German priest (1830–1898)

Adalbert Anton Friedrich Gerhard Parmet (July 30, 1830 – November 20, 1898) was a German Catholic priest and classical philologist who taught at the Royal Academy of Münster from 1869 until 1898.

== Education and career ==
Parmet attended the Gymnasium Paulinum in Munster from 1842 to 1849 and studied Catholic theology at the Royal Academy there from 1849 to 1852. After graduating, he worked as a prefect of studies at the Collegium Ludgerianum. In 1853, he solved a question at the college concerning the recipient, purpose, and content of the Epistle to the Hebrews, and was ordained a priest on 17 November of that year in Billerbeck, where he worked as a chaplain from 1854 to 1857.

Starting in 1857, Parmet continued to study at the Academy in Münster, although changed his focus from Catholic theology to classical philology. From 1859 to 1861 he studied at the University of Berlin. Returning to Münster, he earned his doctorate on 1 March 1862, with his dissertation written on the Greek god Pan written to Matthias Aulike.

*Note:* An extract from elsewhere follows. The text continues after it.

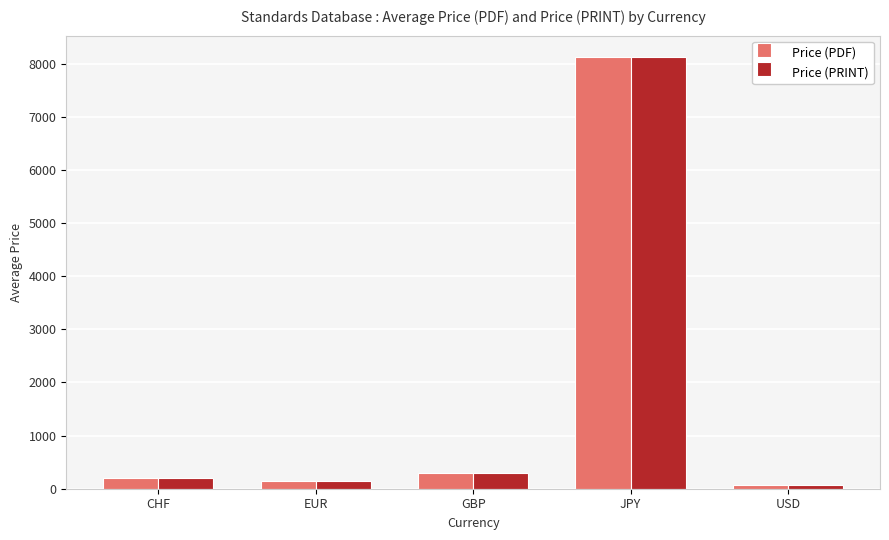

What position from the left is GBP?

3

After earning his habilitation in philology in 1863, Parmet began teaching at Münster's Academy, where he daughter for over 30 years. As a private lecturer, he lectured on Ancient Greek and Latin literature and grammar. He also wrote articles for the newspapers: Wiener Allgemeine Literatur-Zeitung, Literarischer Handweiser, and Theologische Literatur-Blatt. In 1869, he published a biography of the Münster humanist Rudolph von Langen, for which he evaluated numerous medieval manuscripts.

=== Works ===

- Parmet, Adalbertus (1862). "De Pane Graecorum: Dissertatio Mythologica..."
- Parmet, Adalbert (1869). "Rudolf von Langen: Leben und gesammelte Gedichte des ersten Münster'schen Humanisten"

== Personal life ==
Parmet was the brother of military chaplain Matthias Parmet (1833–1917), who served as the vicar general of the Prussian field provost from 1870 to 1872.